# ISO Rubs for Ribs



## rjhunt (Jul 1, 2001)

It's summer barbeque time! I'm looking to find new and exciting rubs for ribs. Anyone want to share?


----------



## kimmie (Mar 13, 2001)

RIB SEASONING
Makes about 2 cups

The rib seasoning is a dry rub that should be applied 15 minutes before grilling; the barbecue sauce, warmed up in a saucepan, is an ideal accompaniment to the finished ribs.

1 cup sugar
1/2 cup salt
2 tablespoons paprika
2 tablespoons red pepper
1 tablespoon ground cumin
1 tablespoon ground celery

In a medium bowl, mix together all ingredients. Store in a tightly sealed jar.

-------------
However, I much prefer pastes. Here's a good one.

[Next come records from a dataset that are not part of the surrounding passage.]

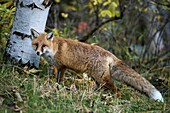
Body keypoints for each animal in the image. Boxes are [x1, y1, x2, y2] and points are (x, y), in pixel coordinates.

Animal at [30, 28, 163, 101]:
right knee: (101, 88)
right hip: (97, 78)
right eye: (36, 45)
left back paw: (115, 100)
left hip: (102, 79)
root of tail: (109, 53)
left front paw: (57, 88)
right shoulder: (57, 67)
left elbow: (59, 81)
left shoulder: (62, 67)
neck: (55, 49)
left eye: (44, 46)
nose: (37, 53)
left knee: (117, 90)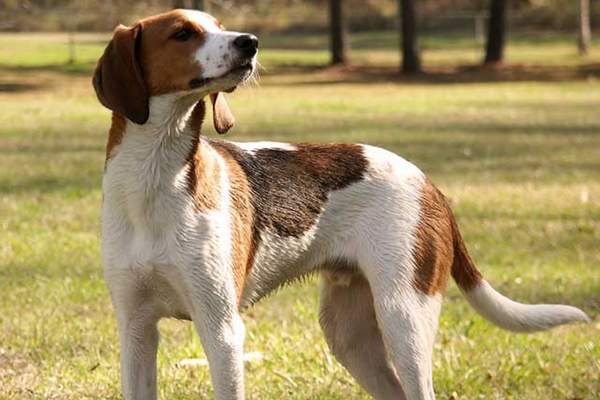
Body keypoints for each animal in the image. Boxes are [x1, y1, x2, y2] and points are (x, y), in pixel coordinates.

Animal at [94, 9, 592, 400]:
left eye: (218, 25)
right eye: (183, 33)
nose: (249, 42)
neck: (154, 179)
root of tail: (429, 183)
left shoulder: (221, 329)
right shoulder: (136, 329)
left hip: (403, 319)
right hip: (349, 334)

A SPICE PASTE FOR THE THRILL OF THE GRILL

This paste is wonderful with steaks, chicken or veal chops. Rub the chops with the spice paste and refrigerate for four to six hours before grilling. Bring to room temperature and grill over hot coals until medium rare, about four minutes per side.

Makes about 3/4 cup

Ingredients

2 tablespoons cumin powder 
2 tablespoons curry powder 
2 tablespoons sweet paprika 
2 tablespoons coriander seed, cracked 
2 tablespoons black peppercorns, cracked 
1 tablespoon ground cinnamon 
1 teaspoon kosher salt 
1/4 cup olive oil 
2 cloves garlic, minced 
2 tablespoons minced fresh oregano 
1/4 cup minced fresh cilantro

Preparation

Combine the cumin, curry powder, paprika, coriander seed, peppercorns, cinnamon and salt in a small cast-iron skillet. Dry roast over medium-low heat until spices begin to smoke but not burn, about 3 to 5 minutes. Transfer the roasted spices to a large bowl. Add the olive oil, garlic, oregano and cilantro and mix well. Refrigerate in an airtight container for up to 3 days.

Never tried this one on ribs but I don't see why it wouldn't work...



[ July 09, 2001: Message edited by: Kimmie ]


----------



## pooh (Mar 13, 2001)

A thread on the subject had already been started on this board.

You should go there for more.


----------



## rjhunt (Jul 1, 2001)

Thanks, Pooh. Too many forums. Hard to know where to post. Guess I'll learn as I go.


----------